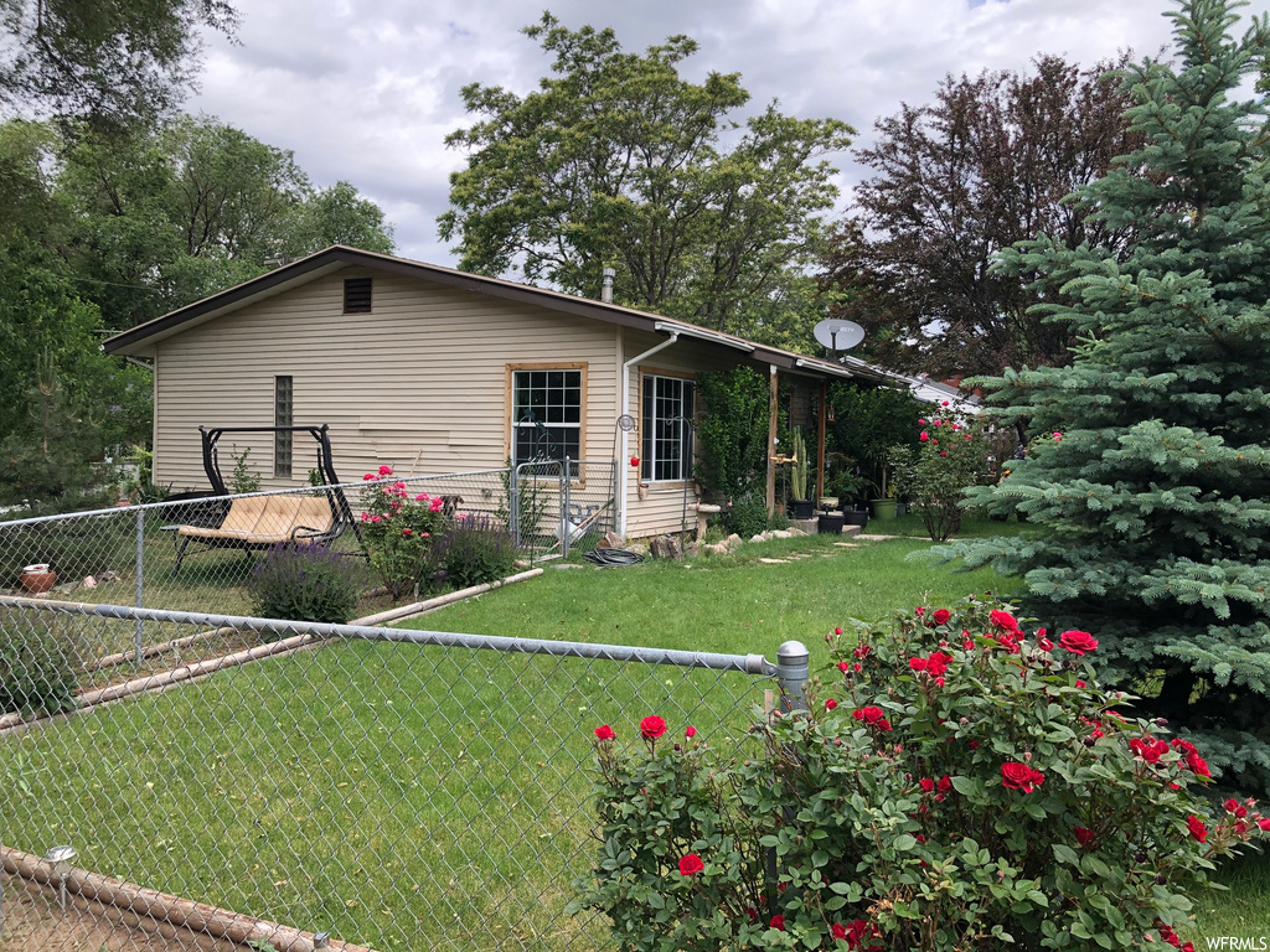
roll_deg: -1.6
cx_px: 635
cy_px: 476
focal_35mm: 28
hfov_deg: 63.4
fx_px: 1027
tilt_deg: -1.0
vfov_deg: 49.7
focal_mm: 4
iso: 20
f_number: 1.8
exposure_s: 1/592
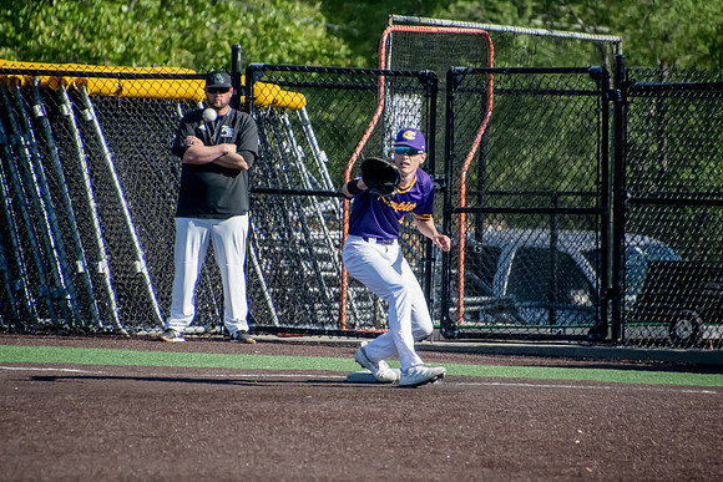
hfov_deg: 3.4
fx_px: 12052
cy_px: 241
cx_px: 362
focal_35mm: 600
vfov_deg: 2.3
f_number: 6.3
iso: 2500
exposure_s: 1/4000
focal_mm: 400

**What the task asks**
All records must be output exactly as they are, except for the pictures, which are left out.

**Answer to this exercise**
roll_deg: -1.6
cx_px: 635
cy_px: 476
focal_35mm: 28
hfov_deg: 63.4
fx_px: 1027
tilt_deg: -1.0
vfov_deg: 49.7
focal_mm: 4
iso: 20
f_number: 1.8
exposure_s: 1/592
hfov_deg: 3.4
fx_px: 12052
cy_px: 241
cx_px: 362
focal_35mm: 600
vfov_deg: 2.3
f_number: 6.3
iso: 2500
exposure_s: 1/4000
focal_mm: 400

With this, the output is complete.